Sunday, April 10, 2011

Israel's damage control: Netenyahu in Europe; Peres in the US

Israel's stock in the EU is low. It is of course better in the US, but for how long since behind the scenes debates are becoming sharper and more critical in the White House and department of state?
So, it is not surprising to see Reconstructionist Zionist prime minister Netenyahu in Russia, the Czech republic, and Germany, to shore up flagging support as the UN slouches not so slowly, to recognise Palestine as a state 'de jure' and 'de facto'.
Nor is it startling to see the old hawkish veteran, president Shimon Peres at the White House.

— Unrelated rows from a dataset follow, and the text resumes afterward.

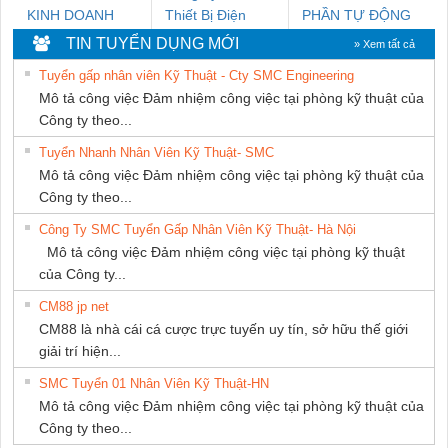
KINH DOANH
Thiết Bị Điện
PHẦN TỰ ĐỘNG
DỊCH VỤ XNK
Nam Quốc Thịnh
TIẾN HƯNG
TIN TUYỂN DỤNG MỚI
» Xem tất cả
PHƯƠNG NAM
Tuyển gấp nhân viên Kỹ Thuật - Cty SMC Engineering
Mô tả công việc Đảm nhiệm công việc tại phòng kỹ thuật của
Công ty theo...
Tuyển Nhanh Nhân Viên Kỹ Thuật- SMC
Mô tả công việc Đảm nhiệm công việc tại phòng kỹ thuật của
Công ty theo...
Công Ty SMC Tuyển Gấp Nhân Viên Kỹ Thuật- Hà Nội
Mô tả công việc Đảm nhiệm công việc tại phòng kỹ thuật
của Công ty...
CM88 jp net
CM88 là nhà cái cá cược trực tuyến uy tín, sở hữu thế giới
giải trí hiện...
SMC Tuyển 01 Nhân Viên Kỹ Thuật-HN
Mô tả công việc Đảm nhiệm công việc tại phòng kỹ thuật của
Công ty theo...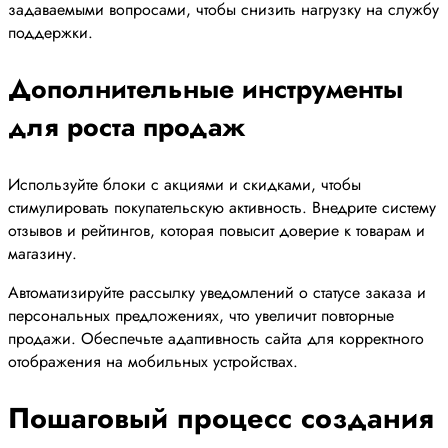
задаваемыми вопросами, чтобы снизить нагрузку на службу
поддержки.
Дополнительные инструменты
для роста продаж
Используйте блоки с акциями и скидками, чтобы
стимулировать покупательскую активность. Внедрите систему
отзывов и рейтингов, которая повысит доверие к товарам и
магазину.
Автоматизируйте рассылку уведомлений о статусе заказа и
персональных предложениях, что увеличит повторные
продажи. Обеспечьте адаптивность сайта для корректного
отображения на мобильных устройствах.
Пошаговый процесс создания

In the case of Netenyahu, the press covered him. However, in the US, Peres' presence almost went unnoticed: no phot op with Obama, no press conference in the Rose Garden, his visit slipped under the press wire but for an opinion piece in the Murdoch 'New York Post' by Benny Avni.
Peres has been around so long, he carries a legacy from the creation of the state of Israel until today's Zionist state's leaning more and more to the right and fallen into corruption, intolerance, and decadence, these last 60 years. An embattled warrior, he lobbied hard the US president and members of the UN in New York not to take the step of raising to the ranks of an independent state.

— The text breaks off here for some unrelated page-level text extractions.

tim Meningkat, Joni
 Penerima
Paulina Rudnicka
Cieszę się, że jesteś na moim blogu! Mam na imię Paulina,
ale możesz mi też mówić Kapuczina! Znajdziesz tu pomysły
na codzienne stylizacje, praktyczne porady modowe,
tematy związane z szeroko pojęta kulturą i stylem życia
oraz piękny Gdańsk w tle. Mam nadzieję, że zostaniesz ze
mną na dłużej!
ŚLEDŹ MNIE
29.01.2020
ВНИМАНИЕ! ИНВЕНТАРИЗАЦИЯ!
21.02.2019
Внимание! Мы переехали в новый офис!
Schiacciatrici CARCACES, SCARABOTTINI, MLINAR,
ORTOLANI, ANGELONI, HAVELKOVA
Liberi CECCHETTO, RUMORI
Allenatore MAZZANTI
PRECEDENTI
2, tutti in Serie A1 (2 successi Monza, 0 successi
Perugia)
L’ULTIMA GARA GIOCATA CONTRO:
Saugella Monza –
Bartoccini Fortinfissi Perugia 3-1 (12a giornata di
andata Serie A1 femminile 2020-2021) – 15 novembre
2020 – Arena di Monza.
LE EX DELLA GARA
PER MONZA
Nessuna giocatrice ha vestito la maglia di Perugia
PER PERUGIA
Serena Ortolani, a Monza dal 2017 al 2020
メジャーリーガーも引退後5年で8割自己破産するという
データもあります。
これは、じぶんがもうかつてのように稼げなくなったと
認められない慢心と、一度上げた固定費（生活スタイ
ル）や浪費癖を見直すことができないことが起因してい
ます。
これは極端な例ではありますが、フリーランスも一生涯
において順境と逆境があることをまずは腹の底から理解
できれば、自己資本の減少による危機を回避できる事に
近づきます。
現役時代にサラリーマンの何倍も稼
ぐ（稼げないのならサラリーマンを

As far as GuamDiary can make out, both Netenyahu and Peres have not been as successful as they would have hoped. The word is out: Israel has crossed a line whereby it has flouted the Geneva Conventins and international law for its pre emptive, collective punishment blitzkrieg against Gaza during 'Cast Lead' and its repeated acts of piracy on the high seas, resulting in the killing of nine peace protestors on the 'Mavi Mamarai', braving the blockade of Gaza, and its continuing 'Drang Nach Osten' by illegally seizing Palestinian territory in the occupied West Bank and throwing Palestinians out of their own homes in scenes recalling the way the Nazi Army acted during the second world war.

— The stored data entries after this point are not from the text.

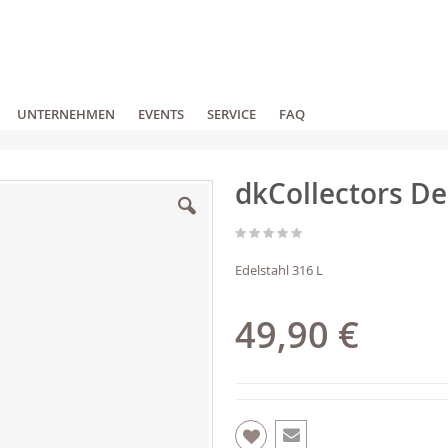
UNTERNEHMEN
EVENTS
SERVICE
FAQ
dkCollectors De
Edelstahl 316 L
49,90 €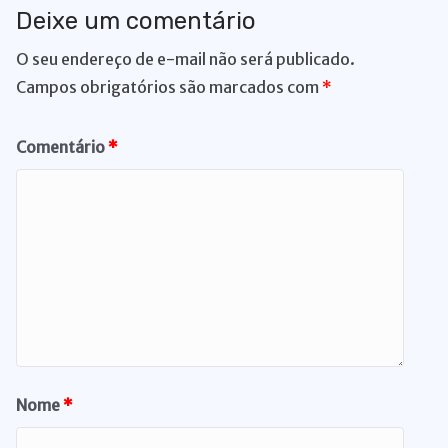
Deixe um comentário
O seu endereço de e-mail não será publicado.
Campos obrigatórios são marcados com
*
Comentário
*
Nome
*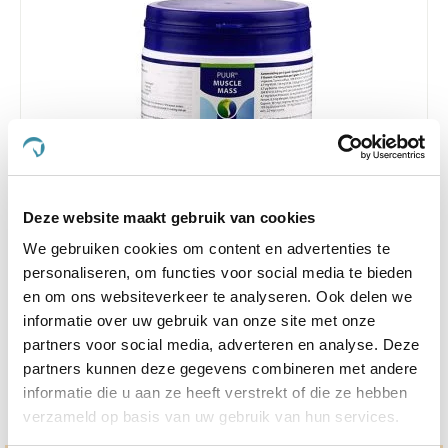
4.5
6 Beoordelingen
Deze website maakt gebruik van cookies
star
Puur Muscle Mass Hond/Kat
rating
We gebruiken cookies om content en advertenties te
personaliseren, om functies voor social media te bieden
Nog maar 1 beschikbaar
en om ons websiteverkeer te analyseren. Ook delen we
informatie over uw gebruik van onze site met onze
€ 74,44
€ 78,36
partners voor social media, adverteren en analyse. Deze
partners kunnen deze gegevens combineren met andere
informatie die u aan ze heeft verstrekt of die ze hebben
verzameld op basis van uw gebruik van hun services.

Judging by the past, Israel could sluff off outside criticism; it could and still does count on unconditional US support--diplomatic, economic, and military. Nonetheless recent events in the Middle East have raised the question of the utility of anchoring policy on Jerusalem. The US and the EU are scrambling hard and fast to redefine and realign policy in the changing Arab world.
Israel has done everything to buck the strong incoming tide of change among its neighbours, relying on bankrupt, hoary 'smash 'em in the face' solutions which are proving more and more a losing choice.
So the damage control is not succeeding much to the Zionist's chagrin.